Cincinnati Bengals v Seattle Seahawks Photo by Otto Greule Jr/Getty Images

The Seattle Seahawks’ defensive backfield now is home to Jamal Adams, Shaquill Griffin, Quandre Diggs, and Quinton Dunbar - pending legal issues. Tre Flowers otherwise keeps his spot if Dunbar ends up never playing a snap for Seattle.

It’s the most impressive quartet of names since Richard Sherman and Earl Thomas went their separate ways, and it would be the most talented group since the original Legion of Boom were all healthy at the same time during their incredible Super Bowl run.

The original LoB was so good and so iconic that apparently fans will continue to make comparisons, hopes, and wishes for a successor to rise from the ashes.

But then again, humans seem to enjoy putting “2.0” tags on things for some reason, and Seahawk fans are no exceptions.

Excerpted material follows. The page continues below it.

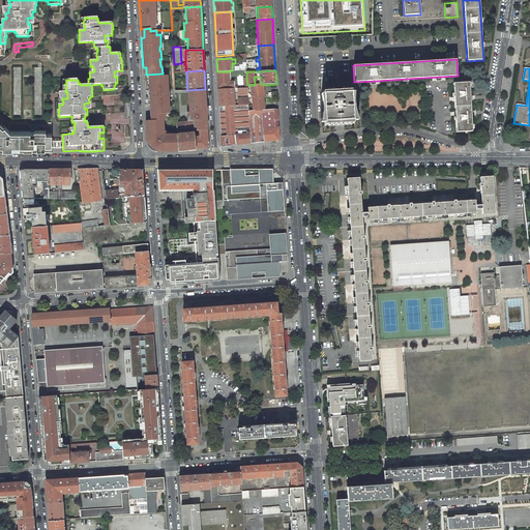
[(230,82),(229,71),(226,71),(217,71),(217,78),(218,89),(234,89),(237,88),(237,87),(234,87),(234,82),(230,82)]
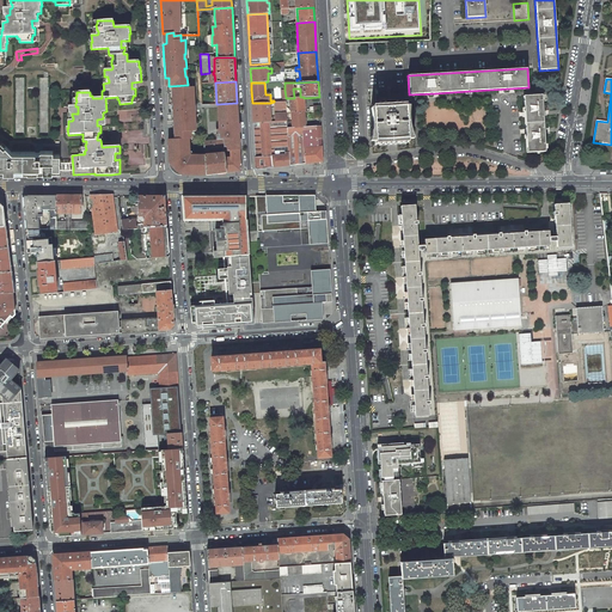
[(188,85),(169,86),(170,104),(173,104),(173,105),(175,111),(175,115),(173,115),(173,122),(175,129),(172,129),(172,135),(175,135),(175,140),(169,140),(170,165),(181,176),(197,176),(207,176),(204,155),(190,155),(188,154),(188,152),(190,151),(189,138),(191,138),(191,130),(196,130),(195,110),(194,87),(189,87),(189,85),(188,85)]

This is not the first time LoB 2.0 has been brought up, not by a long shot. But this particular four-man grouping is the first one that actually deserves some thought. How do these defensive backs stack up against the original squad?

Let’s compile some of the basic statistics over each athlete’s best three-year stretch (since that’s all Jamal Adams has)

The Challengers to the Legion of Boom Throne

Jamal Adams

Quandre Diggs

Quinton Dunbar

Shaquill Griffin

The Actual Legion of Boom, the ones who forced a name to be created to herald their coming and inspire fear in the faces of all who dare oppose them

Kam Chancellor

Chancellor is difficult but we’ve gone with 2011-2013 as his most effective three-year stretch, fully conceding that 12-14 or 13-15 would have been dynamic as well.

Earl Thomas

Richard Sherman

Brandon Browner

INT
LoB: 46 (A ridiculous 20 coming from Richard Sherman)
2.0: 21

Defensive TDs
LoB: 5
2.0: 4

Fumbles (forced / recovered)
LoB: 18 / 9
2.0: 8 / 5

Sacks
LoB: 2
2.0: 14 (12 of these coming from Jamal Adams)

Total Tackles:
LoB: 852
2.0: 744

Tackles for Loss:
LoB: 17
2.0: 45 (28 of these coming from Jamal Adams)

Over a three-year average, Sherman, Chancellor, Browner and Thomas have been a better corps in most of the easily recognizable statistics. They also did this entirely on the field at the same time, something the new class has yet to prove.

Fascinating, Jamal Adams alone tipped the scale in harassing the quarterback. He has more sacks and tackles for loss than the entire Legion of Boom did combined. And he’s done it in the first three years of his career. It will be the biggest point of contention among Seattle fans if Pete Carroll and Ken Norton do not get Adams into the backfield.

Unfortunately, there’s some more fun math that’s unavailable to us for the moment. Some of the advanced statistics at pass coverage weren’t as readily available during the early days of Thomas, Sherman, or Chancellor. Additionally, we can’t compare things like secondary DVOA because the challengers have not yet played together. They’ve only even played as a trio for the handful of games that Quandre Diggs was healthy down the stretch last year.

Decision Time

So the current DBs, are they close? Can we dub them the Boom’s Echo?

Nope.

There’s one possible exception I’ll get to in a second, but the challengers have a long road to go.

Consider perhaps the most damning piece of evidence:

Average Approximate Value per player (three-year span)
LoB: 39.25
2.0: 17.5

As stated in previous pieces, AV is useful primarily as a reference point for comparison. I have no idea if a 12 is actually worth twice as much to a team as a six, or what number a first-round pick is expected to produce in their first three years.

However, Pro Football Reference attempts to evaluate every player over every season, and double digits are really good in this category.

The fact that the average of the Legion of Boom is 12 points higher than Dunbar, Griffin, Adams and Diggs is frankly, ridiculous. 12 AV is more than any season produced at any time by the current Seattle athletes except Jamal Adams in 2019. Essentially, the Legion of Boom was one Pro Bowl Jamal Adams season better as a unit than the current unit....according to AV, which admittedly is like a quantified eye-test.

But still, kind of insane.

The good news for the cohesion of this squad is that the player coming in is the best player. Jamal Adams should be able to fit in extremely well - even with limited preseason - surrounded by the experience of Bobby Wagner and Quandre Diggs.

This is not to say it’s impossible for this squad to achieve greatness in their own right. The 2.0 Boomers already have two Pro Bowl athletes, and it’s not unreasonable to think that Diggs and Dunbar can play up another level if these four really gel.

The biggest difference here remains the playstyle of Jamal Adams. This will not be the Kam Chancellor, scare-Demaryius-Thomas-into-retirement squad through big hits. But with Adams propensity to blitz, and with Shaquill Griffin already having more tackles for loss than Richard Sherman, this secondary is poised to be more aggressive at the point of attack in an attempt to lock down the passing game in a different way than its predecessor.

But hold off on any crowns for the moment.